* _WHAT NEEDS TO BE DONE_: Retype exactly the lines from the one containing "31: (311, 404)" through the last line of the records below, including both, and leave out any pictures.

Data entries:
▼
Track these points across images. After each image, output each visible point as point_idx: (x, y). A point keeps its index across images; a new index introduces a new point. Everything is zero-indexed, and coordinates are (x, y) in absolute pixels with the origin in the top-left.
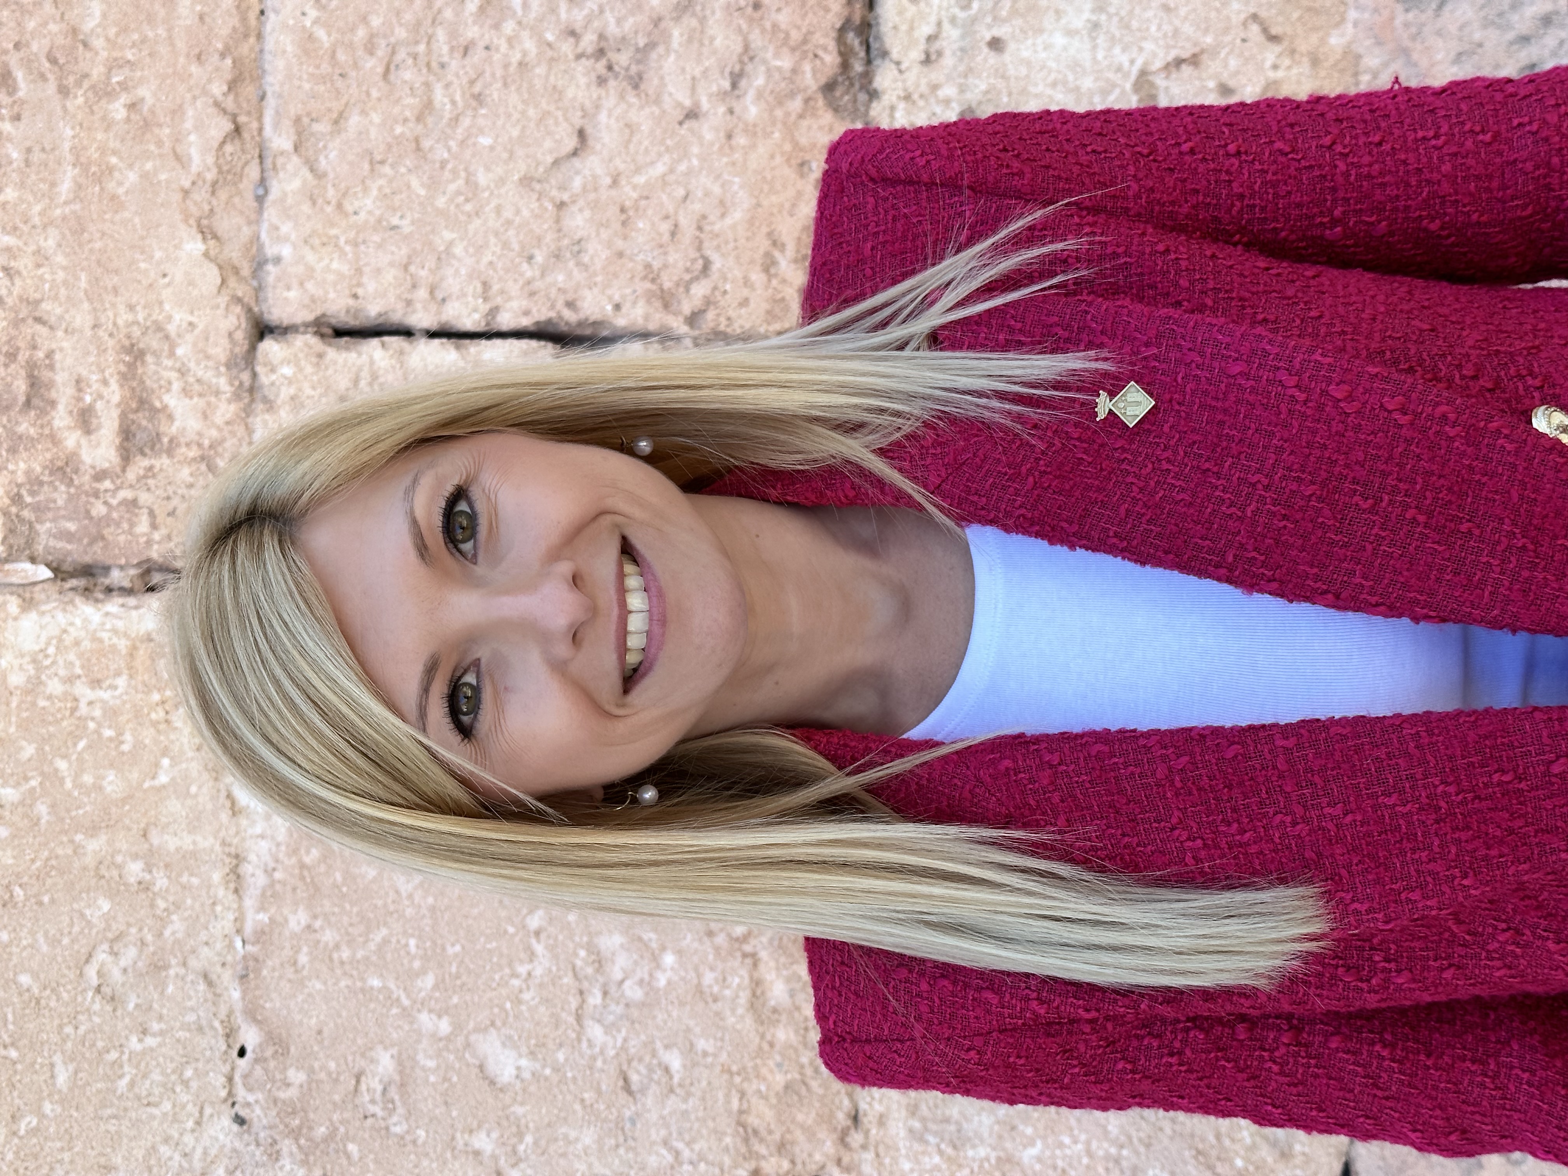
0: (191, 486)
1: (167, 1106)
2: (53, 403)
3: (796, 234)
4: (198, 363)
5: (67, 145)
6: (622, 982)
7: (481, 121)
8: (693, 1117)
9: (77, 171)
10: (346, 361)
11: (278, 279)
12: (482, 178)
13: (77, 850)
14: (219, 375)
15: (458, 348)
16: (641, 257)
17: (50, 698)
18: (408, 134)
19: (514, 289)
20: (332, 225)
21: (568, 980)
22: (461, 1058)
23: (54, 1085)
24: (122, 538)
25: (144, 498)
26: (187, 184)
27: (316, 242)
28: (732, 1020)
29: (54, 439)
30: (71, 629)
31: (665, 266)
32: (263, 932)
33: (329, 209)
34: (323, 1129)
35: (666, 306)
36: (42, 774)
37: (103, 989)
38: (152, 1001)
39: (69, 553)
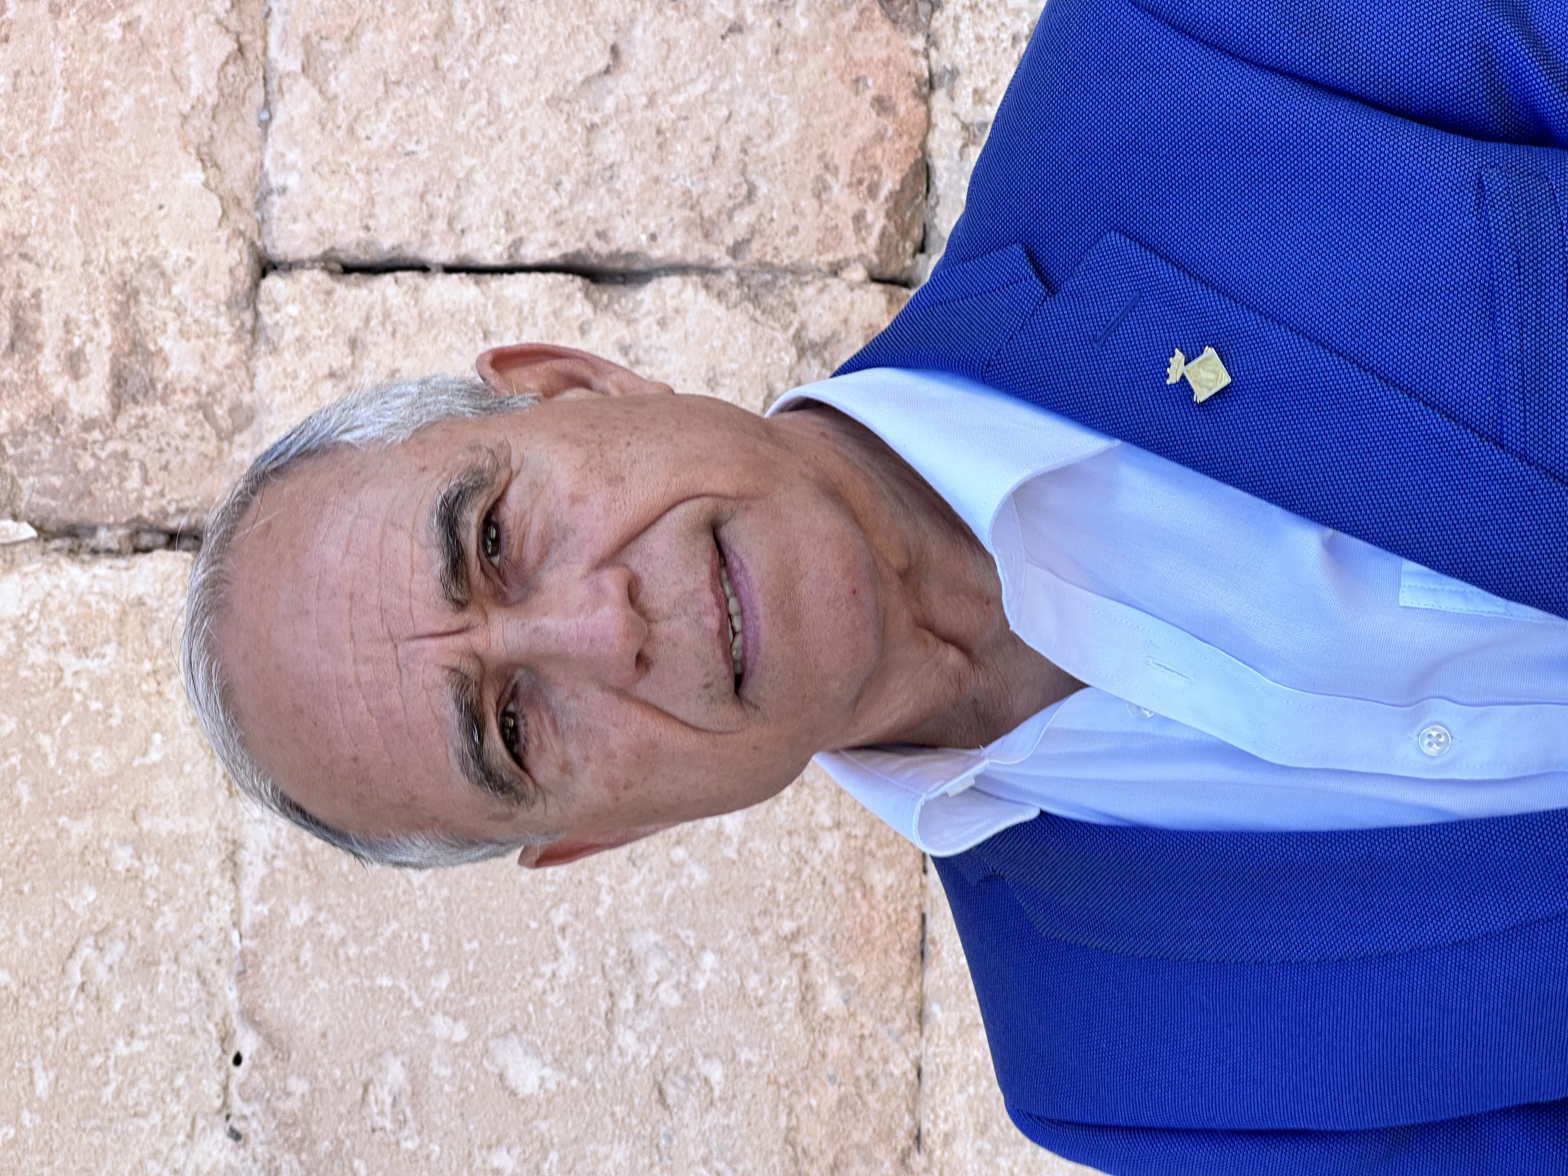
0: (186, 437)
1: (156, 1118)
2: (39, 347)
3: (851, 156)
4: (196, 302)
5: (58, 68)
6: (657, 984)
7: (505, 38)
8: (735, 1134)
9: (68, 95)
10: (356, 297)
11: (284, 210)
12: (506, 100)
13: (62, 832)
14: (218, 314)
15: (477, 283)
16: (680, 181)
17: (32, 667)
18: (426, 53)
19: (540, 219)
20: (342, 151)
21: (598, 979)
22: (479, 1066)
23: (33, 1091)
24: (111, 495)
25: (135, 449)
26: (186, 108)
27: (326, 170)
28: (777, 1028)
29: (40, 385)
30: (56, 592)
31: (706, 192)
32: (262, 925)
33: (339, 134)
34: (326, 1143)
35: (707, 236)
36: (23, 750)
37: (88, 987)
38: (140, 1000)
39: (54, 510)
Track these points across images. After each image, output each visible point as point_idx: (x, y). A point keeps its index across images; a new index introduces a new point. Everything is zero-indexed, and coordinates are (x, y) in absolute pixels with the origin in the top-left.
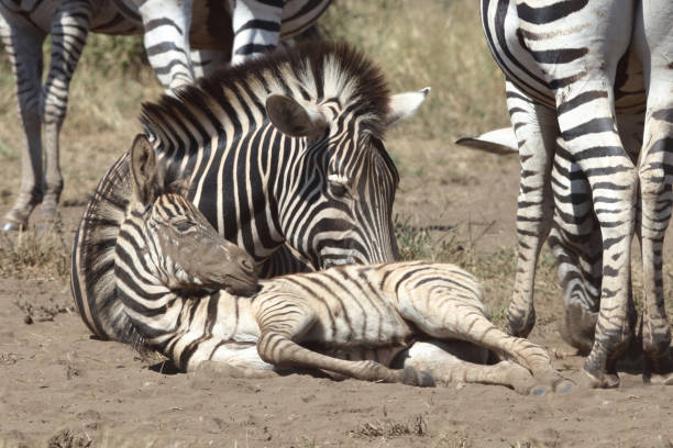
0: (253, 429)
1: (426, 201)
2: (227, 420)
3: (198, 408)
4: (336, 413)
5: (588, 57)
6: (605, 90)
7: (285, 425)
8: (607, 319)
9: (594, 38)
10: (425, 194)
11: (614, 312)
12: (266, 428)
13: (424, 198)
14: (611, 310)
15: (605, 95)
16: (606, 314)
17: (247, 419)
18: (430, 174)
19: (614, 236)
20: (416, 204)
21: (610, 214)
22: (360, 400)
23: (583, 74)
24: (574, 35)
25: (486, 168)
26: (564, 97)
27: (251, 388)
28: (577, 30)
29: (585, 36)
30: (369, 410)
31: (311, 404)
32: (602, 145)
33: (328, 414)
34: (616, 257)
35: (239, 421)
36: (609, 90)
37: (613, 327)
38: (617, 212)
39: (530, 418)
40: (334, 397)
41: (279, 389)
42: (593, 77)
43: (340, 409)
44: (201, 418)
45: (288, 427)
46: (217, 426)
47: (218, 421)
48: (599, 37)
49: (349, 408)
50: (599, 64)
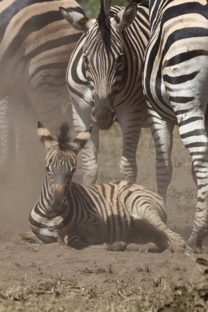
▲
* _OUTPUT FOR THIS TASK_:
31: (311, 404)
32: (602, 145)
33: (328, 414)
34: (616, 257)
35: (239, 421)
36: (609, 90)
37: (613, 327)
38: (617, 212)
39: (530, 418)
40: (334, 397)
41: (279, 389)
42: (593, 77)
43: (340, 409)
44: (201, 418)
45: (288, 427)
46: (217, 426)
47: (218, 421)
48: (599, 37)
49: (349, 408)
50: (599, 64)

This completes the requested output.